▶ **Task instructions**: Apart from the pictures, write out the records that follow exactly.

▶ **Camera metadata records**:
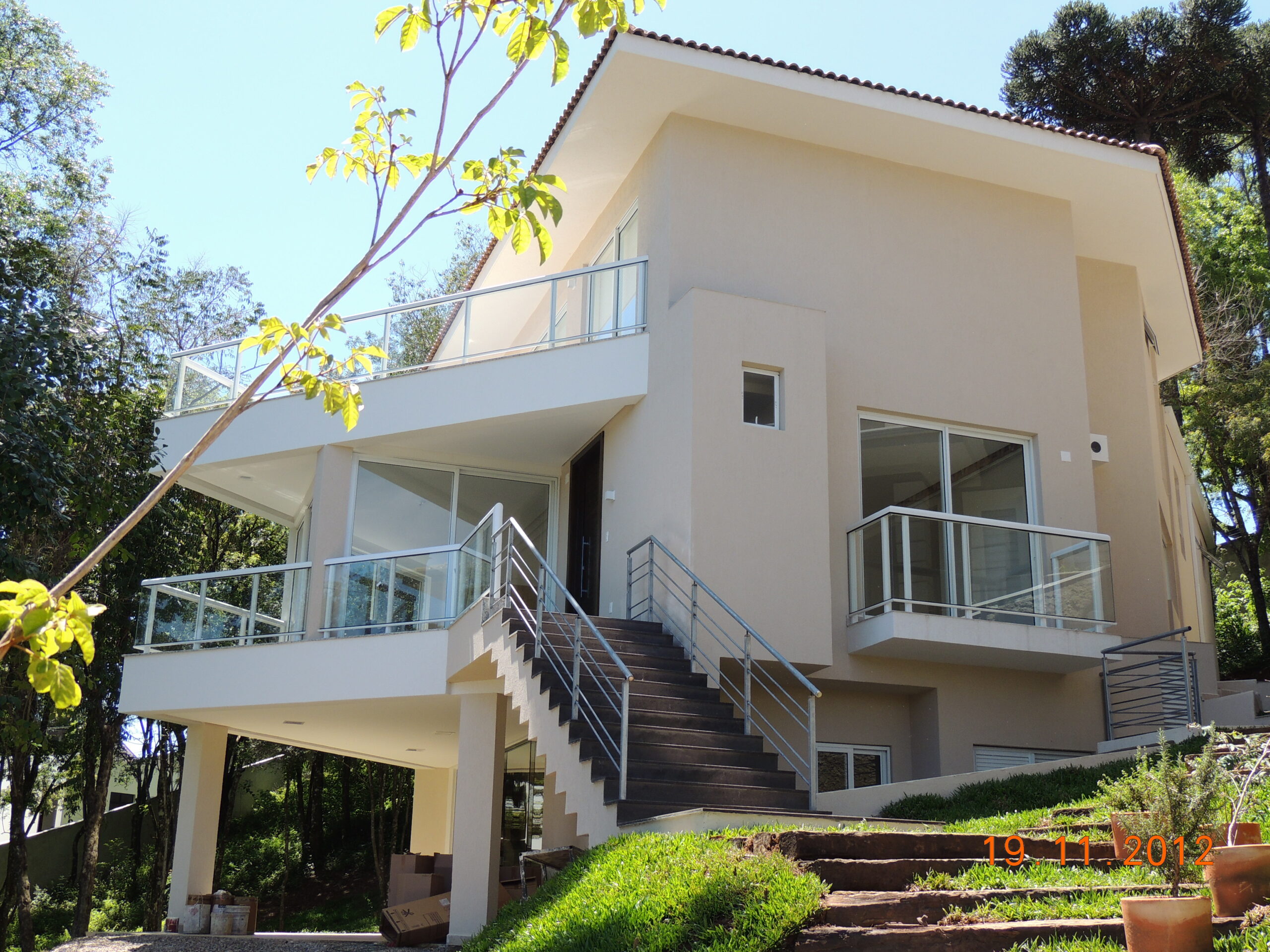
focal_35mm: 40
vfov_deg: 36.0
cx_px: 635
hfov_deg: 46.8
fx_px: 1468
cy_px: 476
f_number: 3.3
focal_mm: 7.1
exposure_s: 1/400
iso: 100
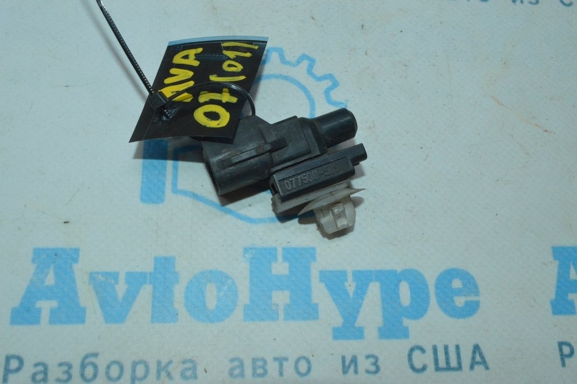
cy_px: 192
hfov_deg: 49.6
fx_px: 625
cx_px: 288
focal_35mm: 39
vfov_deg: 34.2
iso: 2200
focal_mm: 26
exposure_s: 1/125
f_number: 16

▶ **Solution to the exercise**:
focal_35mm: 40
vfov_deg: 36.0
cx_px: 635
hfov_deg: 46.8
fx_px: 1468
cy_px: 476
f_number: 3.3
focal_mm: 7.1
exposure_s: 1/400
iso: 100
cy_px: 192
hfov_deg: 49.6
fx_px: 625
cx_px: 288
focal_35mm: 39
vfov_deg: 34.2
iso: 2200
focal_mm: 26
exposure_s: 1/125
f_number: 16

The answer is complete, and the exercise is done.